課題の目的: ポンプ組立体の振動検知について述べた文章を、最後の文の後から書き継いでもらえますか。

本文:
* * * * *

第一の接触要素90,90は第一の接触検知器92に接続され、第二の接触要素91,91は第二の接触検知器93に接続されている。さらに、これら第一の接触検知器92および第二の接触検知器93は、警報器95に接続されている。ポンプ組立体が何らかの原因により大きく揺れて、第一の接触要素90,90または第二の接触要素91,91が互いに接触すると、第一の接触検知器92または第二の接触検知器93がその接触を検知して警報器95に信号を送り、警報器95はその信号を受けて警報を発するようになっている。なお、第一の接触要素90,90または第二の接触要素91,91のどちらかを省略してもよい。
ポンプ組立体の異常振動(この例では、減速機2の異常振動)は、ポンプ組立体に何らかの不具合が発生していることが原因である場合が多い。したがって、許容範囲を超えるポンプ組立体の振動を振動検知器によって検知することにより、ポンプ組立体の重大な故障を未然に防ぐことができ、ポンプ組立体の信頼性を向上することができる。ポンプ組立体の振動の許容範囲は、第一の接触要素90,90の間隔、および第二の接触要素91,91の間隔、すなわち上限ストッパ63および下限ストッパ64の位置によって決定される。上限ストッパ63および下限ストッパ64はナットから構成されているので、その位置を容易に変更することができる。したがって、様々な回転機械に合わせた振動の許容範囲を設定することができる。

* * * * *

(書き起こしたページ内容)
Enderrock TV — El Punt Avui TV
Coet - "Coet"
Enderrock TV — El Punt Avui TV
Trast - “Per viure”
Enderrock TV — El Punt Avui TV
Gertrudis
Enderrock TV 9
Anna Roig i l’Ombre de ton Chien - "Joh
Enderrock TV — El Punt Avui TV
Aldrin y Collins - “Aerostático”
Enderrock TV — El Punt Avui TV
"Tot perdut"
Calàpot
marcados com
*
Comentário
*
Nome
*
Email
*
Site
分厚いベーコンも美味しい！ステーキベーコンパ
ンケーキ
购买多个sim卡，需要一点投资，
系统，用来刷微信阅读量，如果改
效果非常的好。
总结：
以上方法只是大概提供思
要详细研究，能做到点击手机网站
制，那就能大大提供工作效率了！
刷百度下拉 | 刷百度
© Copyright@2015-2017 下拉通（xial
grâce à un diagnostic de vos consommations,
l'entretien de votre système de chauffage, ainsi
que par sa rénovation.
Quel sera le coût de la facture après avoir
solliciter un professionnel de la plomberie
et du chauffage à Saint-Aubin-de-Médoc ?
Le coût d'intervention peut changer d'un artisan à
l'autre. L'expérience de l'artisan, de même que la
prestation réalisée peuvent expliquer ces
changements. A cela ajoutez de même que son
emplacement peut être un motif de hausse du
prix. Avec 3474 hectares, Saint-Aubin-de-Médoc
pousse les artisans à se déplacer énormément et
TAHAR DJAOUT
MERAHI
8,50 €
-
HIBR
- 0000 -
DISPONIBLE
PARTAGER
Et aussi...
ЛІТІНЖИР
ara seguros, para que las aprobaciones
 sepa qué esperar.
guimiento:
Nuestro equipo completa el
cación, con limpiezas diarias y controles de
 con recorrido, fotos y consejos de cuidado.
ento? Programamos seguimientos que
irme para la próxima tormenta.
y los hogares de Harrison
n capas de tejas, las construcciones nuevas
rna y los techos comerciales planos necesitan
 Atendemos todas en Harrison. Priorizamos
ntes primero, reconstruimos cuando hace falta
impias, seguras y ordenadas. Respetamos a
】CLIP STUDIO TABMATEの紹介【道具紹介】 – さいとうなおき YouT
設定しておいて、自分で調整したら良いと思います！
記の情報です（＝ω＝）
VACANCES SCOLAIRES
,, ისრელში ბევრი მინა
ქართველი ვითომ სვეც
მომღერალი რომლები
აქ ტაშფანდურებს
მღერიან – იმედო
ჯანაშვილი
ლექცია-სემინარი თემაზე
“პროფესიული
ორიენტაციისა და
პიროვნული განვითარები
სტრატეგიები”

* * * * *

解答結果:
これまで述べてきた実施形態では、減速機2と構造体との間に防振装置が設置されているが、防振装置の設置箇所はこの例には限られない。防振装置は、減速機2と構造体との間、および/またはポンプ1と構造体との間、および/または駆動機3と構造体との間に設置してもよい。減速機を持たず、ポンプ1と駆動機3とが直接連結される構造のポンプ組立体にも、本防振装置を使用することができる。構造体に設置された防振装置と、防振装置の上に設置されたポンプ組立体とにより、信頼性の高いポンプ設備を提供することができる。さらに、ポンプ組立体以外にも、送風機、発電機など振動の発生源となり得るあらゆるタイプの回転機械に本防振装置を適用することができる。
これまで本発明の好ましい実施形態について説明したが、本発明は上述の実施形態に限定されず、その技術的思想の範囲内において種々異なる形態にて実施されてよいことは言うまでもない。
1 ポンプ
2 減速機
3 駆動機
5 吸込水槽(構造体)
6 据付床(構造体)
16 回転軸
20 羽根車
31 防振ユニット
34 ソールプレート(基台)
40 マウント部材
50 防振パッド
60 連結部材
62 ボルト
63 上限ストッパ
64 下限ストッパ
70 横揺れストッパ
90 第一の接触要素
91 第二の接触要素
92 第一の接触検知器
93 第二の接触検知器
95 警報機

Claims (6)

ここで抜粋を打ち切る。